**WHAT YOU WILL DO**
In the text below about bee poisoning in Costa Rica, which insecticide does the beekeepers' petition ask to have banned?

**EXCERPT PROVIDED**
If you read our blog regularly, you know we have called out Costa Rica several times in the recent past over some of the horrific bee poisoning events that made international headlines. What Costa Rica is facing is very similar to the battle the Maya people of Campeche in Mexico’s Yucatán Peninsula have fought, as you can read in our blog post. Leydy Pech, the 2020 Goldman Environmental prize winner, eventually led her people and the bees to success.

Now, according to concerned beekeepers in Costa Rica that are sounding the alarm, pesticides are irreversibly depleting the insect population. They are so worried that they have addressed a petition to President Carlos Alvarado and to the Ministers of Agriculture, Health and Environment, and the Costa Rican Beekeepers Association. This petition requests the prohibition of the powerful insecticide Fipronil. If it is not banned, they say, the death rate – by poisoning – that has been experienced in Costa Rica during the past 12 months will continue. Then, by the year 2035, all bees will have disappeared in Costa Rica.

The petition sent to President Alvarado requesting that this poison be banned also pointed out many hard facts. The National Chamber for the Promotion of Beekeeping clearly laid out the reality that awaits Costa Rica if the dangerous insecticide Fipronil continues to be used on crops around the country.

**RECORDS**

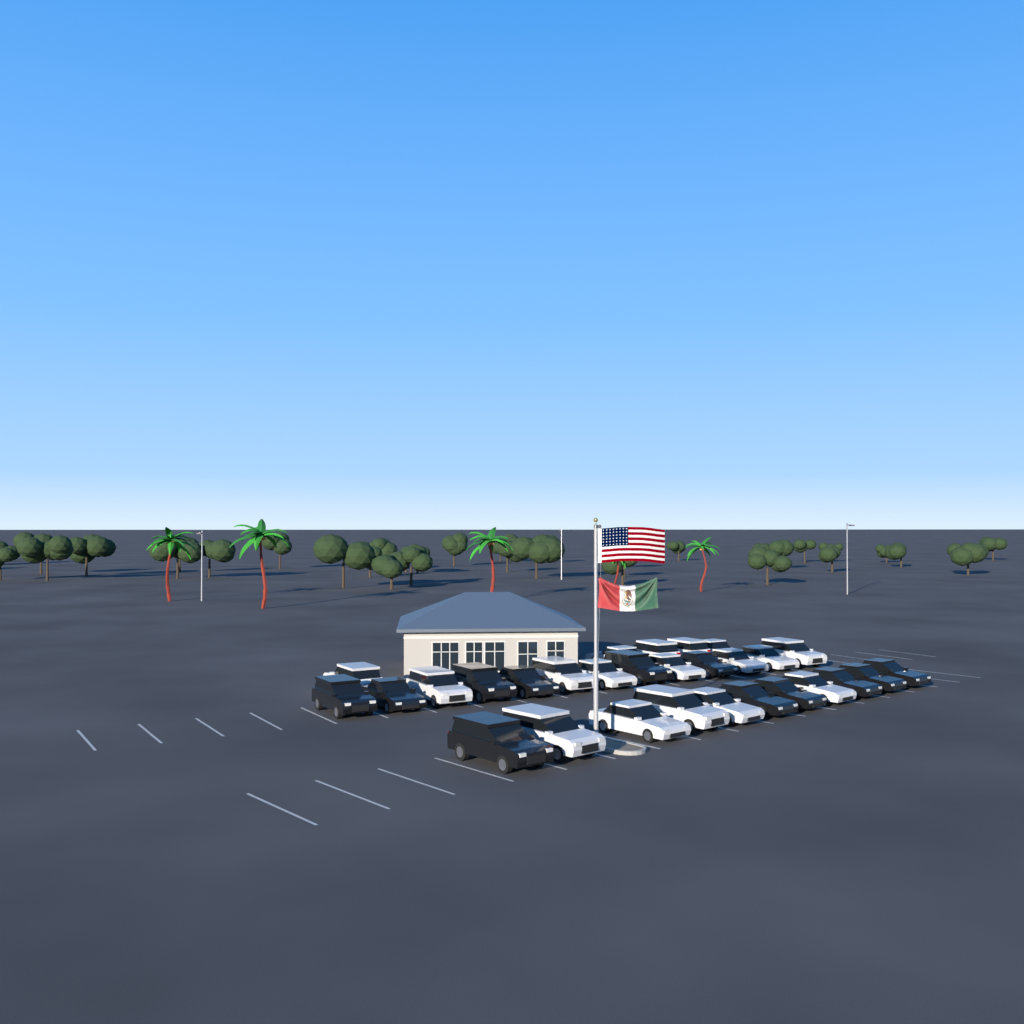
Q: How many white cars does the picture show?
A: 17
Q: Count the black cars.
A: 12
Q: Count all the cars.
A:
==
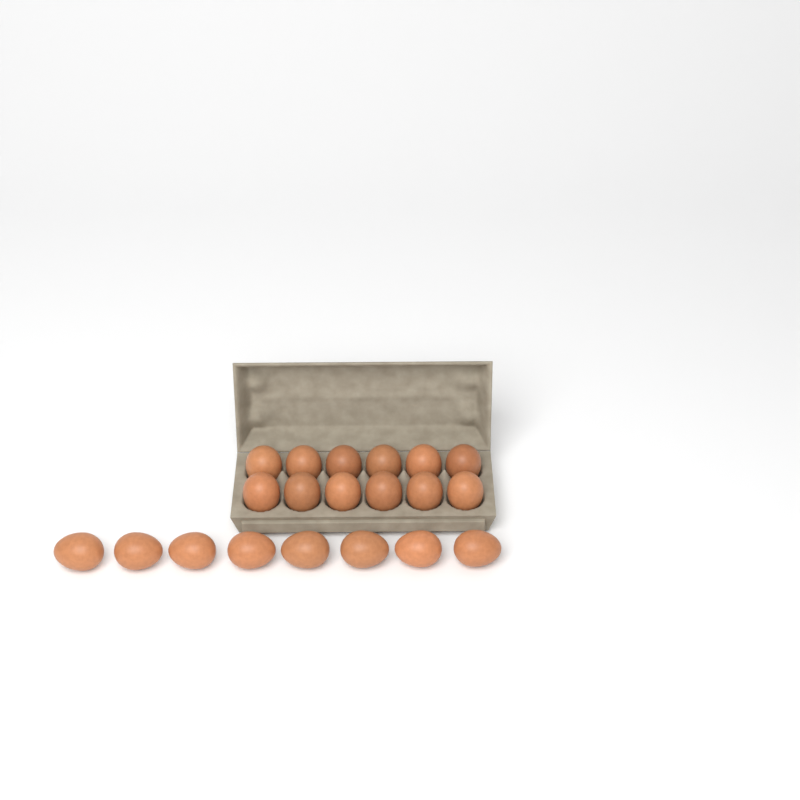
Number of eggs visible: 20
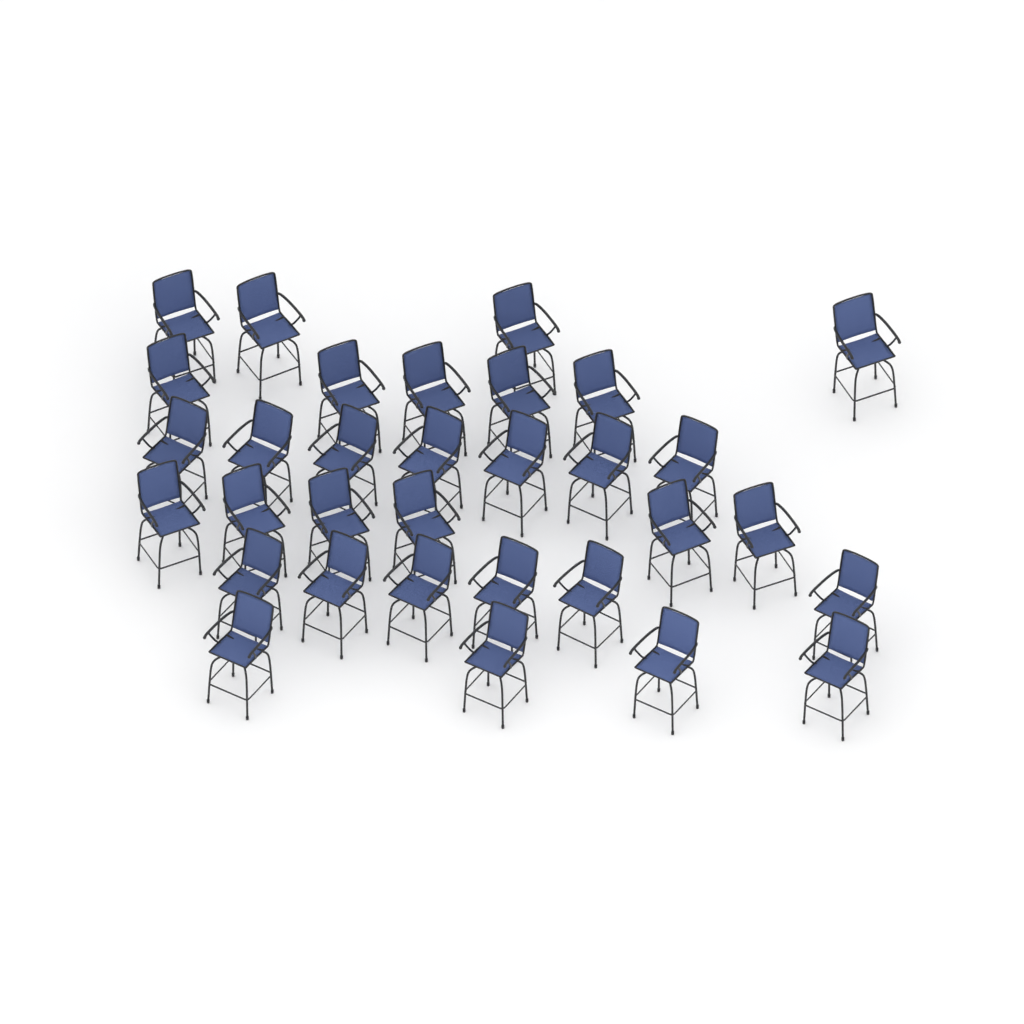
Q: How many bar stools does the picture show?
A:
==
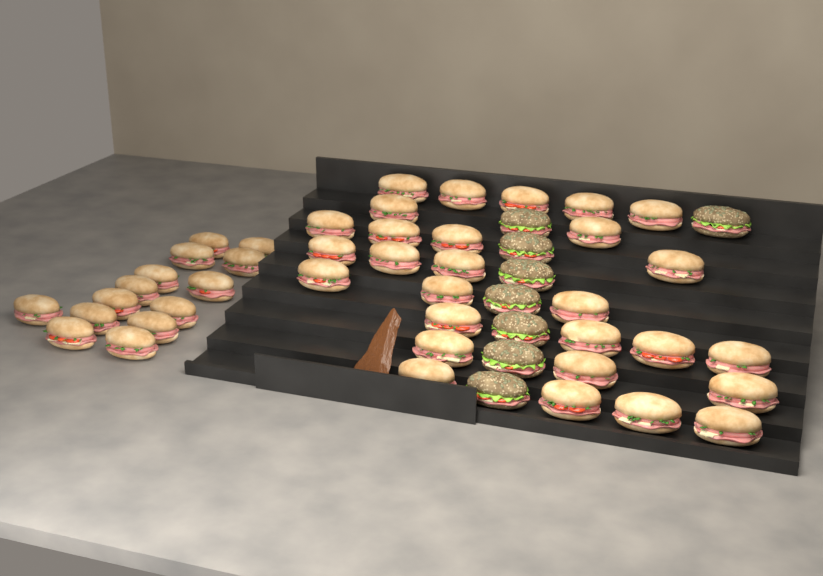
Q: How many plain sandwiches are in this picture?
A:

**RESPONSE FOR THIS EXERCISE**
Fipronil